Notes to Consolidated Financial Statements

 

The tax effects of temporary differences that give rise to significant portions of deferred tax assets and deferred tax liabilities as of December 31, 2011 and December 25, 2010 are as follows:

 

    

2011

  

2010

      (Amounts are in thousands)

Deferred tax assets:

         

Self-insurance reserves

       $114,522              113,557    

Retirement plan contributions

       48,825              44,686    

Postretirement benefit cost

       41,515              36,551    

Reserves not currently deductible

       18,047              24,731    

Inventory capitalization

       11,687              12,650    

Advance purchase allowances

       6,454              7,768    

Other

             4,357                  9,378    

Total deferred tax assets

       $245,407              249,321    

Deferred tax liabilities:

         

Property, plant and equipment, primarily due to depreciation

       $491,485              409,736    

Other

           11,324                  6,154    

Total deferred tax liabilities

       $502,809              415,890    

The Company expects the results of future operations and the reversal of deferred tax liabilities to generate sufficient taxable income to allow utilization of deferred tax assets; therefore, no valuation allowance has been recorded as of December 31, 2011 and December 25, 2010.

### TASK INPUT

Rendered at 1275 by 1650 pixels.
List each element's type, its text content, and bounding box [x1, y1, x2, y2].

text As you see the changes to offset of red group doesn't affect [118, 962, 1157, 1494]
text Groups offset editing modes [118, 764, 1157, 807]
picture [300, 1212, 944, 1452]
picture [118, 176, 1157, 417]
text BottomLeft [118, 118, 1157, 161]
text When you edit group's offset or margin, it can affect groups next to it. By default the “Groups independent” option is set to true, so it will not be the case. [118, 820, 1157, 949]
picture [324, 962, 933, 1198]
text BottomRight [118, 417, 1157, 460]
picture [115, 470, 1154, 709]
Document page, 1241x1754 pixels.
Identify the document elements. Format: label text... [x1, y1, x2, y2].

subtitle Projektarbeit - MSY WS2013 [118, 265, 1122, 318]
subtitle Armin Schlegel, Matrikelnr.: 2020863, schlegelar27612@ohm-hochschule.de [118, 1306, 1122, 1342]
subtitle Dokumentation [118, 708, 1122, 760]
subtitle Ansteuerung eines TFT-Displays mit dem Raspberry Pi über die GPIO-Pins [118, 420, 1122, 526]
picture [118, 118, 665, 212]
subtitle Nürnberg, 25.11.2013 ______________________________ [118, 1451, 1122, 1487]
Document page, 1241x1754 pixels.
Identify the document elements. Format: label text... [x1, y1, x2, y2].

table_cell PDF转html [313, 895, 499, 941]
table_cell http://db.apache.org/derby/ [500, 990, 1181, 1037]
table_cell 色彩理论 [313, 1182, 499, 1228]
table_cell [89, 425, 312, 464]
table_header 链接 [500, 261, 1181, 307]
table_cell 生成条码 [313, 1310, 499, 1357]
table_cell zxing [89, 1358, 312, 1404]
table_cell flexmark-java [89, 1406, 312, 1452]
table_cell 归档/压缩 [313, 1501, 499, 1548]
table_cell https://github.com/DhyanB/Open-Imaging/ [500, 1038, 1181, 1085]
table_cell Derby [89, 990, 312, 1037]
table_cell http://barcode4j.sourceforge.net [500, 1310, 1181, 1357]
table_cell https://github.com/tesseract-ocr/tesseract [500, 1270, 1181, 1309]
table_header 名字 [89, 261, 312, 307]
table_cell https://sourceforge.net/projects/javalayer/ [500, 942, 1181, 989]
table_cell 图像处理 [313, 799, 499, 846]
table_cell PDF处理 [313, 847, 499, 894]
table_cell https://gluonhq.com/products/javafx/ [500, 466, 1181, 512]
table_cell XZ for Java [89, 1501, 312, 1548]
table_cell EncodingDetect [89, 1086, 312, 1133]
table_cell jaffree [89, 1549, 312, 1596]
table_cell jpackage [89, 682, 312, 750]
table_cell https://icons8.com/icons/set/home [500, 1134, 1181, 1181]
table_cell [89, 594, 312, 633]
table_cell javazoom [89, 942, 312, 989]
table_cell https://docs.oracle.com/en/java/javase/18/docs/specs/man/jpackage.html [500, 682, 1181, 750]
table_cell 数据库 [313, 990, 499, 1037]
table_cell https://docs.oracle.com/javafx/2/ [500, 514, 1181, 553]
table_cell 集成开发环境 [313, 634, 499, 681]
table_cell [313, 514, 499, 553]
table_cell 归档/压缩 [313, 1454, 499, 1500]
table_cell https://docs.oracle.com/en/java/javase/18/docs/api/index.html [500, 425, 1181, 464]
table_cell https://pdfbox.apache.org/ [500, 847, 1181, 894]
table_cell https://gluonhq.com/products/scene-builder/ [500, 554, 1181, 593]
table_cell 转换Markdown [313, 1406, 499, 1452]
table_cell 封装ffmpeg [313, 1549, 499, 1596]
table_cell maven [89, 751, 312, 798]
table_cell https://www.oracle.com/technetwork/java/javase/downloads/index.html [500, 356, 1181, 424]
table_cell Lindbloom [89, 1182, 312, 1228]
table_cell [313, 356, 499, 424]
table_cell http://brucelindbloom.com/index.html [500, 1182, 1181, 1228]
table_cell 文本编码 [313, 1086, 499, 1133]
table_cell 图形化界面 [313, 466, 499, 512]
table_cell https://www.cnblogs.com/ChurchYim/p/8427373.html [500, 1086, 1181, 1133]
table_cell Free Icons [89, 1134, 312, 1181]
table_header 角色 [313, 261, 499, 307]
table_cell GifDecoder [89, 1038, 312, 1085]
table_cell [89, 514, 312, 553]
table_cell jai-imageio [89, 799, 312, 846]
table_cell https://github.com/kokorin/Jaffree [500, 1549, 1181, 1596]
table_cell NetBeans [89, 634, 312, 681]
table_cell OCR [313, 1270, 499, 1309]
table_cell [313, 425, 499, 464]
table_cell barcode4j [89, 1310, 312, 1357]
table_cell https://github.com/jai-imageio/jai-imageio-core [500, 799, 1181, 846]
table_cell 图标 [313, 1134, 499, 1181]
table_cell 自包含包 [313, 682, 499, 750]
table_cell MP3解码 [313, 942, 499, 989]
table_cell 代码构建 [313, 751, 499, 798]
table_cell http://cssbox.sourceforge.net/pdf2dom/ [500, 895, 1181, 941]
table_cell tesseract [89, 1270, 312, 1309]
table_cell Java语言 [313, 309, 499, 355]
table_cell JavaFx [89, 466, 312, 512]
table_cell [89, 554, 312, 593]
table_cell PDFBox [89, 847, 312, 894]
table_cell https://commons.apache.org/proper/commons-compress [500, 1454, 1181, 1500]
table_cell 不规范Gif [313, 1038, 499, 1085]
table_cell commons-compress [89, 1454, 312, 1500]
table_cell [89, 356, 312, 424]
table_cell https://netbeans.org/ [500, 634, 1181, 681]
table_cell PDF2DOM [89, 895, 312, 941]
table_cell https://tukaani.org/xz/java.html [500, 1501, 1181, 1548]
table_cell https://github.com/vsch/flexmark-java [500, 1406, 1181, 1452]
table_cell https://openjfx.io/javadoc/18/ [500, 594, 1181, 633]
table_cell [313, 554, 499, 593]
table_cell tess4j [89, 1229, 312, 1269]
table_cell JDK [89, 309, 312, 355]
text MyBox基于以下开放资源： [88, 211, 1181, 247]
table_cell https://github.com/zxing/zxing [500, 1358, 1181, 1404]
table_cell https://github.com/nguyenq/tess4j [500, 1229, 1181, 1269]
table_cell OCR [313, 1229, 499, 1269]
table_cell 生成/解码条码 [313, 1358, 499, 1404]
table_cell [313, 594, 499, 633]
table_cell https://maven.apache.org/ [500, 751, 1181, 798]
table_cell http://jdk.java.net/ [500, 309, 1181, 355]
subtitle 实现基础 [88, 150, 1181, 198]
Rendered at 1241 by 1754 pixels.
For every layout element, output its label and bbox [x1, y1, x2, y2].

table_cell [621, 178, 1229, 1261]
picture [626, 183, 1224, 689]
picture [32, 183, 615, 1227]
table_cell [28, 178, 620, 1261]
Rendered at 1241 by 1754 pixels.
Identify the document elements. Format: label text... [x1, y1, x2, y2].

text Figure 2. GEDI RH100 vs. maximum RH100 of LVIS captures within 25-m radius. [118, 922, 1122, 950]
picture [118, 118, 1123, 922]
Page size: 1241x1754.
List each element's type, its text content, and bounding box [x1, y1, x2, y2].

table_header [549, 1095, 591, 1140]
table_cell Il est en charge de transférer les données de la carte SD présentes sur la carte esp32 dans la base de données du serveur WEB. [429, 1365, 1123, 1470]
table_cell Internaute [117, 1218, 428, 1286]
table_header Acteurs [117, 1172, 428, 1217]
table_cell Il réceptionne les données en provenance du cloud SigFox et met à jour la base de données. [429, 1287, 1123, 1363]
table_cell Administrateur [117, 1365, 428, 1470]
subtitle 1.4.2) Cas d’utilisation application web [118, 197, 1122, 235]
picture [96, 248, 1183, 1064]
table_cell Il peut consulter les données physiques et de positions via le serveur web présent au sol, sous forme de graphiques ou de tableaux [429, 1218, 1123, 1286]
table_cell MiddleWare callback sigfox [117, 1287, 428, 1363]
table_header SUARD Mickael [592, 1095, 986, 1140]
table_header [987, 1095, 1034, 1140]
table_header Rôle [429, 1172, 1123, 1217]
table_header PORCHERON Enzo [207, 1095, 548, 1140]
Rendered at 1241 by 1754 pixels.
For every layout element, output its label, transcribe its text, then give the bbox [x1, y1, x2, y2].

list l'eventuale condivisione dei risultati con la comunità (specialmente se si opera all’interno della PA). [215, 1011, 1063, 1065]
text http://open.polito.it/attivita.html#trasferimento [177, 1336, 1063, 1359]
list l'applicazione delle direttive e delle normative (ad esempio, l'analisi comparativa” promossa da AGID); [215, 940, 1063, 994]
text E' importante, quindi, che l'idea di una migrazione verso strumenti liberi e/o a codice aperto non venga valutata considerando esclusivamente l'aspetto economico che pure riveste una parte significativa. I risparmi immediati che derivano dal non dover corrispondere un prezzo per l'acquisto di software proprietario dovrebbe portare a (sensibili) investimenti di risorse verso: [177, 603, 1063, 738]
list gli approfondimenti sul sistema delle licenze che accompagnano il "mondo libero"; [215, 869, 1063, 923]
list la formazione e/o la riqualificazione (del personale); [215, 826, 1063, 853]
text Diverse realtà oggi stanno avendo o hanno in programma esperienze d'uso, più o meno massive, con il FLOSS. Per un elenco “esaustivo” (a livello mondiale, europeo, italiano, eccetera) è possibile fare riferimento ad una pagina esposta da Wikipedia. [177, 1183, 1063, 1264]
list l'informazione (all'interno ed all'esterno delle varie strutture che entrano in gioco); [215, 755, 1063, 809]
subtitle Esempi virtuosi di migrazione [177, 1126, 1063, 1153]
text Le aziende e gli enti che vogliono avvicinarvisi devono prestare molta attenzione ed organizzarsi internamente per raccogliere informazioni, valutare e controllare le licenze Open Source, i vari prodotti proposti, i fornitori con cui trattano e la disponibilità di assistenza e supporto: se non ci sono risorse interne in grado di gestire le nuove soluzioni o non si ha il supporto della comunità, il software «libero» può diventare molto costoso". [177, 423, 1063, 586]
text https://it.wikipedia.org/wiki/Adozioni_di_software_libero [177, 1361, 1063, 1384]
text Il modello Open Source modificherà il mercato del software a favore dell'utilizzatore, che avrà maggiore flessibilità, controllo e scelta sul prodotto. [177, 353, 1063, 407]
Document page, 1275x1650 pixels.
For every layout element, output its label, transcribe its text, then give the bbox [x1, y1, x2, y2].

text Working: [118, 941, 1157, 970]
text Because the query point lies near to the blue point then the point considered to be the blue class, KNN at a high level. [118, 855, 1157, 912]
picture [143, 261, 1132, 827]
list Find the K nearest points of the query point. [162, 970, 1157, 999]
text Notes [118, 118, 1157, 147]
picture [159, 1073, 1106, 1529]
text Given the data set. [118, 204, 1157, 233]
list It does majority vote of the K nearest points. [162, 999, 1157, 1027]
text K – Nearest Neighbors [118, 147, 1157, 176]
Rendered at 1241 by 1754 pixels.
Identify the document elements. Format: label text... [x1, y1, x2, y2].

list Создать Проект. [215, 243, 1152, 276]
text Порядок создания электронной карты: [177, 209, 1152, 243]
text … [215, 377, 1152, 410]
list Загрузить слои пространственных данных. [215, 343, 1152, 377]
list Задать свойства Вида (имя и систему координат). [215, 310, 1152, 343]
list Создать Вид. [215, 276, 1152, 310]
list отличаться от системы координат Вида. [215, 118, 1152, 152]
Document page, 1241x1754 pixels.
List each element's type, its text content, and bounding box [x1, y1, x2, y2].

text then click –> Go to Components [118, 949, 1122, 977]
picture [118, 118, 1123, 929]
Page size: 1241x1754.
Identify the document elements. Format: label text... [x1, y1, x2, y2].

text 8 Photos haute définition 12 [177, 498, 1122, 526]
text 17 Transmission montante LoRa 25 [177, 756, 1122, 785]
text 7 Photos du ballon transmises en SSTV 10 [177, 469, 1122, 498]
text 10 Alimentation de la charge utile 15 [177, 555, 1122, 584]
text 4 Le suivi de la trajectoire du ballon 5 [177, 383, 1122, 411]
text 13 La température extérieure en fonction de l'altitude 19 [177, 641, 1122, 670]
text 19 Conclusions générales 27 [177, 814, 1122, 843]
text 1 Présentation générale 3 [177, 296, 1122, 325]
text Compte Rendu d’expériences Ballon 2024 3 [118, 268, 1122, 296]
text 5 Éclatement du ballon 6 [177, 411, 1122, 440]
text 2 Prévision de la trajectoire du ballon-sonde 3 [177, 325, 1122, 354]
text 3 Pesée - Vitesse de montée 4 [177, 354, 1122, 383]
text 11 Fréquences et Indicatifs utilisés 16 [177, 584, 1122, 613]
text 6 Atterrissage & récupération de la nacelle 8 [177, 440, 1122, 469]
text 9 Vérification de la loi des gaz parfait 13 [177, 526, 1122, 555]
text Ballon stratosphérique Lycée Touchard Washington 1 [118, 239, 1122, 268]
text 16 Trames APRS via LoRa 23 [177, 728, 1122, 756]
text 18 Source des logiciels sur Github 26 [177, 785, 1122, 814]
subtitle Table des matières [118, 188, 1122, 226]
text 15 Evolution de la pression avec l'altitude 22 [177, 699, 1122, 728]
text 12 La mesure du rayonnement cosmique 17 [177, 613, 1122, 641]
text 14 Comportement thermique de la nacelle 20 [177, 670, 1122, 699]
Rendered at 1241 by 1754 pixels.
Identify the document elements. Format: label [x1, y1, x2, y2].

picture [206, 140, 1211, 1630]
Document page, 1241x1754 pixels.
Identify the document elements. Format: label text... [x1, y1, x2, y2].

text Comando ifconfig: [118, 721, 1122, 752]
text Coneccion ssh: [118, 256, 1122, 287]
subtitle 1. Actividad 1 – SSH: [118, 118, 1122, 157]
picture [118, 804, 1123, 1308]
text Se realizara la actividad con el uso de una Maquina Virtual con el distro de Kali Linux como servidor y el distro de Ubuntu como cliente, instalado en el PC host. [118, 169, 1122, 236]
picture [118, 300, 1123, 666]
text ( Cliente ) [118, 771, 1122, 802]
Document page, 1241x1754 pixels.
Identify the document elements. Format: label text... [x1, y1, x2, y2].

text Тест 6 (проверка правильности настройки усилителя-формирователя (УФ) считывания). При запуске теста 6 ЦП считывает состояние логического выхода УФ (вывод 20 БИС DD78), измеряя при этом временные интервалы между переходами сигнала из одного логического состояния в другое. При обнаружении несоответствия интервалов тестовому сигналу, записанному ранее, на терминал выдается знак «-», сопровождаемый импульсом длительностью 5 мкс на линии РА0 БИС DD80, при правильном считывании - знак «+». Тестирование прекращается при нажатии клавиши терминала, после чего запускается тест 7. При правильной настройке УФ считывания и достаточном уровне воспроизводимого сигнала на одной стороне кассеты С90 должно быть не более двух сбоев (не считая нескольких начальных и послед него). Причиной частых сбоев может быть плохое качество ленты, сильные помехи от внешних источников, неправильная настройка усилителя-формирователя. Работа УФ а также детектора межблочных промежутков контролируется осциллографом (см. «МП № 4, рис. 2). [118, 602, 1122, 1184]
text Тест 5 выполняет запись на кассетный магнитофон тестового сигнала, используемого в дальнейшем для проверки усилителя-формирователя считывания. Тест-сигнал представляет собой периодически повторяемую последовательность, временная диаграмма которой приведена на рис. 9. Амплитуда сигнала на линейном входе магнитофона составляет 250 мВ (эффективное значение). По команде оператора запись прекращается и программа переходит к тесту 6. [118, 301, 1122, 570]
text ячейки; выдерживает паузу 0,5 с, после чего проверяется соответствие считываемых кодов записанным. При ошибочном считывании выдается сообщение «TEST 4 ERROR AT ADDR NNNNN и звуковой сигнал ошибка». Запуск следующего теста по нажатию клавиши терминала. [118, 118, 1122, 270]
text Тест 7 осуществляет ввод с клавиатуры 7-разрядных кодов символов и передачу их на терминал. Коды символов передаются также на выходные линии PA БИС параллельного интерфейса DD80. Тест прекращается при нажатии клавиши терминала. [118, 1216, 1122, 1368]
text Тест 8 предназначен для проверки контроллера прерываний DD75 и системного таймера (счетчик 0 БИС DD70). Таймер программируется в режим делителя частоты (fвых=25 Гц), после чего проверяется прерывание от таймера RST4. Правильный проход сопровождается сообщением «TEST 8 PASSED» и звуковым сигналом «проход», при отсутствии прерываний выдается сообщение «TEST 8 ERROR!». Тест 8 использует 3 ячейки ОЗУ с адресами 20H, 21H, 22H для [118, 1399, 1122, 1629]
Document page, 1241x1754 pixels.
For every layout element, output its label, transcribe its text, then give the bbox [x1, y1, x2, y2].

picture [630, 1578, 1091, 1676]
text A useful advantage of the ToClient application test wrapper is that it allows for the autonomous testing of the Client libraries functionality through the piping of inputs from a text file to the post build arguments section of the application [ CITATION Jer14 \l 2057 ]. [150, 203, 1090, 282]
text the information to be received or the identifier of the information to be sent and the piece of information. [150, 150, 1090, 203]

### REQUIRED TASK 1
Give the rows from the line with "list l'eventuale condivisione" up to and including the line with "list l'applicazione delle" as a JSON list of strings, one string per line, with blank lines left out.
### REQUIRED TASK 2
Write what comes next in the deferred tax note, picking up after its last sentence.

### WRITTEN ANSWER 1
[
  "list l'eventuale condivisione dei risultati con la comunità (specialmente se si opera all’interno della PA). [215, 1011, 1063, 1065]",
  "text http://open.polito.it/attivita.html#trasferimento [177, 1336, 1063, 1359]",
  "list l'applicazione delle direttive e delle normative (ad esempio, l'analisi comparativa” promossa da AGID); [215, 940, 1063, 994]"
]

### WRITTEN ANSWER 2
The Company has analyzed filing positions in all of the federal and state jurisdictions where it is required to file income tax returns as well as all open tax years in these jurisdictions. The periods subject to examination for the Company’s federal return are the 2008 through 2010 tax years, and the Internal Revenue Service is currently auditing the 2008 and 2009 tax years. The periods subject to examination for the Company’s state returns are the 2007 through 2010 tax years. The Company believes that the outcome of any examination will not have a material effect on its financial condition, results of operations or cash flows. As of December 31, 2011 and December 25, 2010, the Company had immaterial accruals for income tax related interest expense.

The Company had no unrecognized tax benefits in 2011 and 2010. Because the Company does not have any unrecognized tax benefits as of December 31, 2011, there will be no effect on the Company’s effective income tax rate in future periods due to the recognition of unrecognized tax benefits.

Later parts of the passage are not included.